You can increase your confidence, competence and credibility by doing the following:

  • Consistently deliver exceptional results – Everything starts and ends with the ability to produce exceptional results on a consistent basis.

  • Connect the dots – Be a clear thinker who connects the strategic picture to tactical objectives with accountability. Clear thinking is one of the main traits of a growth leader.

  • Demonstrate intimate knowledge and expertise – This is where many people can gain their confidence, as expertise is also a growth leader trait. Each of us should develop functional depth on a subject related to our position. You gain this knowledge through varied experiences and a compilation of skills. It is important to realize that you shouldn’t act like you know something when you really don’t. It’s OK to say, “I don’t know” if you commit to finding the answer.

  • Exude confidence, not arrogance – Be confident yet humble. Don’t act like you have all the answers and know everything. And do not be prideful, arrogant or boastful.

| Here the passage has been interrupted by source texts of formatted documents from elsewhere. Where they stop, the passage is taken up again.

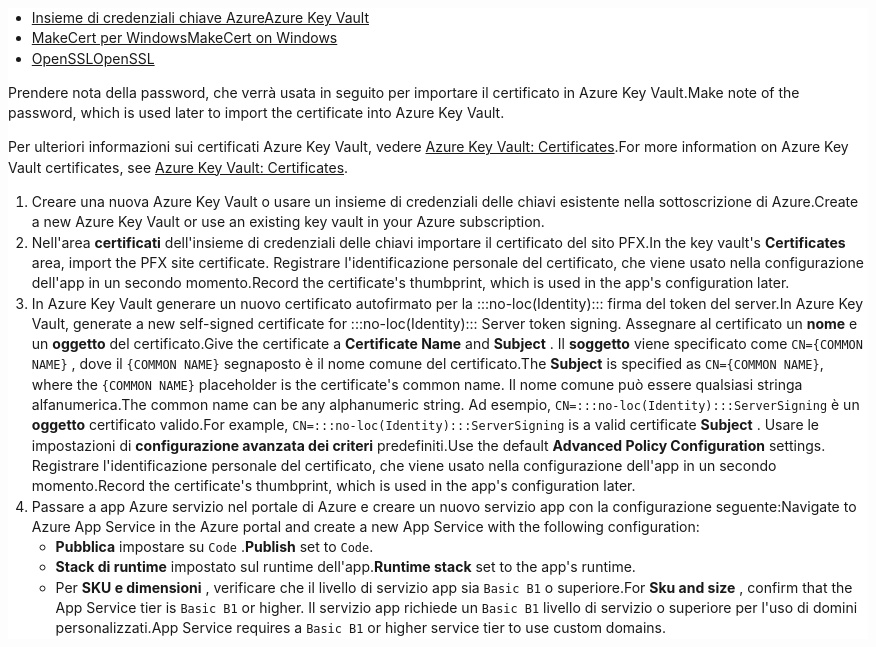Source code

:   * [<span data-ttu-id="a8de9-252">Insieme di credenziali chiave Azure</span><span class="sxs-lookup"><span data-stu-id="a8de9-252">Azure Key Vault</span></span>](/azure/key-vault/certificates/quick-create-portal#add-a-certificate-to-key-vault)
   * [<span data-ttu-id="a8de9-253">MakeCert per Windows</span><span class="sxs-lookup"><span data-stu-id="a8de9-253">MakeCert on Windows</span></span>](/windows/desktop/seccrypto/makecert)
   * [<span data-ttu-id="a8de9-254">OpenSSL</span><span class="sxs-lookup"><span data-stu-id="a8de9-254">OpenSSL</span></span>](https://www.openssl.org)

   <span data-ttu-id="a8de9-255">Prendere nota della password, che verrà usata in seguito per importare il certificato in Azure Key Vault.</span><span class="sxs-lookup"><span data-stu-id="a8de9-255">Make note of the password, which is used later to import the certificate into Azure Key Vault.</span></span>

   <span data-ttu-id="a8de9-256">Per ulteriori informazioni sui certificati Azure Key Vault, vedere [Azure Key Vault: Certificates](/azure/key-vault/certificates/).</span><span class="sxs-lookup"><span data-stu-id="a8de9-256">For more information on Azure Key Vault certificates, see [Azure Key Vault: Certificates](/azure/key-vault/certificates/).</span></span>
1. <span data-ttu-id="a8de9-257">Creare una nuova Azure Key Vault o usare un insieme di credenziali delle chiavi esistente nella sottoscrizione di Azure.</span><span class="sxs-lookup"><span data-stu-id="a8de9-257">Create a new Azure Key Vault or use an existing key vault in your Azure subscription.</span></span>
1. <span data-ttu-id="a8de9-258">Nell'area **certificati** dell'insieme di credenziali delle chiavi importare il certificato del sito PFX.</span><span class="sxs-lookup"><span data-stu-id="a8de9-258">In the key vault's **Certificates** area, import the PFX site certificate.</span></span> <span data-ttu-id="a8de9-259">Registrare l'identificazione personale del certificato, che viene usato nella configurazione dell'app in un secondo momento.</span><span class="sxs-lookup"><span data-stu-id="a8de9-259">Record the certificate's thumbprint, which is used in the app's configuration later.</span></span>
1. <span data-ttu-id="a8de9-260">In Azure Key Vault generare un nuovo certificato autofirmato per la :::no-loc(Identity)::: firma del token del server.</span><span class="sxs-lookup"><span data-stu-id="a8de9-260">In Azure Key Vault, generate a new self-signed certificate for :::no-loc(Identity)::: Server token signing.</span></span> <span data-ttu-id="a8de9-261">Assegnare al certificato un **nome** e un **oggetto** del certificato.</span><span class="sxs-lookup"><span data-stu-id="a8de9-261">Give the certificate a **Certificate Name** and **Subject** .</span></span> <span data-ttu-id="a8de9-262">Il **soggetto** viene specificato come `CN={COMMON NAME}` , dove il `{COMMON NAME}` segnaposto è il nome comune del certificato.</span><span class="sxs-lookup"><span data-stu-id="a8de9-262">The **Subject** is specified as `CN={COMMON NAME}`, where the `{COMMON NAME}` placeholder is the certificate's common name.</span></span> <span data-ttu-id="a8de9-263">Il nome comune può essere qualsiasi stringa alfanumerica.</span><span class="sxs-lookup"><span data-stu-id="a8de9-263">The common name can be any alphanumeric string.</span></span> <span data-ttu-id="a8de9-264">Ad esempio, `CN=:::no-loc(Identity):::ServerSigning` è un **oggetto** certificato valido.</span><span class="sxs-lookup"><span data-stu-id="a8de9-264">For example, `CN=:::no-loc(Identity):::ServerSigning` is a valid certificate **Subject** .</span></span> <span data-ttu-id="a8de9-265">Usare le impostazioni di **configurazione avanzata dei criteri** predefiniti.</span><span class="sxs-lookup"><span data-stu-id="a8de9-265">Use the default **Advanced Policy Configuration** settings.</span></span> <span data-ttu-id="a8de9-266">Registrare l'identificazione personale del certificato, che viene usato nella configurazione dell'app in un secondo momento.</span><span class="sxs-lookup"><span data-stu-id="a8de9-266">Record the certificate's thumbprint, which is used in the app's configuration later.</span></span>
1. <span data-ttu-id="a8de9-267">Passare a app Azure servizio nel portale di Azure e creare un nuovo servizio app con la configurazione seguente:</span><span class="sxs-lookup"><span data-stu-id="a8de9-267">Navigate to Azure App Service in the Azure portal and create a new App Service with the following configuration:</span></span>
   * <span data-ttu-id="a8de9-268">**Pubblica** impostare su `Code` .</span><span class="sxs-lookup"><span data-stu-id="a8de9-268">**Publish** set to `Code`.</span></span>
   * <span data-ttu-id="a8de9-269">**Stack di runtime** impostato sul runtime dell'app.</span><span class="sxs-lookup"><span data-stu-id="a8de9-269">**Runtime stack** set to the app's runtime.</span></span>
   * <span data-ttu-id="a8de9-270">Per **SKU e dimensioni** , verificare che il livello di servizio app sia `Basic B1` o superiore.</span><span class="sxs-lookup"><span data-stu-id="a8de9-270">For **Sku and size** , confirm that the App Service tier is `Basic B1` or higher.</span></span>  <span data-ttu-id="a8de9-271">Il servizio app richiede un `Basic B1` livello di servizio o superiore per l'uso di domini personalizzati.</span><span class="sxs-lookup"><span data-stu-id="a8de9-271">App Service requires a `Basic B1` or higher service tier to use custom domains.</span></span>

Leaders with impact are open to feedback and opposing points of view.

  • Maintain composure – We all have crises and emergencies. Leaders with impact are calm and collected as they manage the issues. In other words, they understand the magnitude of the issue, put emotions into perspective, create an action plan and communicate the issue and plan to stakeholders.

  • Present information clearly and concisely – Here there are two equally important concepts: preparing the pitch and delivering the pitch. You must construct your presentation so the message, call for action and next steps are clear and flow well throughout the pitch. This includes the use of charts, colors and graphics. Once you have created the presentation, you must deliver it with the appropriate use of gestures, voice inflection, audience interaction and eye contact.

  • Interact and communicate at all levels – Leaders with impact can interact and communicate with exempt, non-exempt and hourly employees. It shouldn’t matter what the person’s title or job responsibilities are. Leaders with impact display respect and consideration to all. This is consistent with the inclusive growth leader trait.
Note that we can use the phrases “Executive Presence” and “making an impact” interchangeably. Making an impact means understanding that our economy is a meritocracy. The United States is a place where performance and execution count the most. Your drive, determination and commitment to succeed are part of the image you project.

The PIE model (based on “Empowering Yourself – The Organization Game Revealed” by Harvey Coleman) is a framework for success that lays the foundation for personal and professional growth. It comprises performance, image and exposure:
  • Performance: This is your entry ticket and reputation-builder. It begins your legacy – the common denominator in the promotion process. It also confirms your ability to take on more responsibility, helping you to stay above the bar as it is continuously raised.

  • Image: It is the message that you send before you speak, whether intentional or not. It includes attire, confidence and demeanor, and develops early in your career. Every interaction counts, so make sure that all are positive.

  • Exposure: This lets others know of your performance and makes you visible to those who can influence your career. It can be enhanced by a strong network of mentors, bosses and champions. Exposure is a double-edged sword; if you perform well and obtain exposure, you can score a home-run. If you perform poorly and obtain exposure, you can strike out.